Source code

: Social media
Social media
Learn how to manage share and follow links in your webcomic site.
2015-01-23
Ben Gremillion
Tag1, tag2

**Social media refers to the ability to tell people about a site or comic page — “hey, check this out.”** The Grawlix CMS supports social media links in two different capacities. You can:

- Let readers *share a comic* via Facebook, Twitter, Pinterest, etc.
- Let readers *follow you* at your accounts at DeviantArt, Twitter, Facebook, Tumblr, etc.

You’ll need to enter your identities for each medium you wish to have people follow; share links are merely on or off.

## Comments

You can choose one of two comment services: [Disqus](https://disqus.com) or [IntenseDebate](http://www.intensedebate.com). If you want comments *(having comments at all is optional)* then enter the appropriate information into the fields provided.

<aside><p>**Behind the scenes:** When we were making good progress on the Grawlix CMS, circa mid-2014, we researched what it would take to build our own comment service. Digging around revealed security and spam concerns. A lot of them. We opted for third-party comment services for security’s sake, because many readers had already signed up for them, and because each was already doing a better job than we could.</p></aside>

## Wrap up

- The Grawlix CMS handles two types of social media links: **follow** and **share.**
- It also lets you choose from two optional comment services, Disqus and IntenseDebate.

---

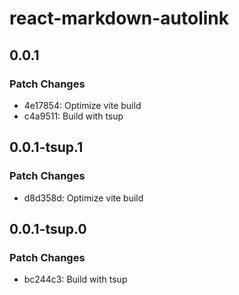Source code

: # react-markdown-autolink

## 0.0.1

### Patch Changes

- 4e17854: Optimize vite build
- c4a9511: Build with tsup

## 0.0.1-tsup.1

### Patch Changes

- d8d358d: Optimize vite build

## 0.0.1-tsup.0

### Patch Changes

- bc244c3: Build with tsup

- **THE PROBLEM**:
Isolate each line of the listing above that includes "IntenseDebate". Copy it.

- **COMPLETED TASK**:
You can choose one of two comment services: [Disqus](https://disqus.com) or [IntenseDebate](http://www.intensedebate.com). If you want comments *(having comments at all is optional)* then enter the appropriate information into the fields provided.
- It also lets you choose from two optional comment services, Disqus and IntenseDebate.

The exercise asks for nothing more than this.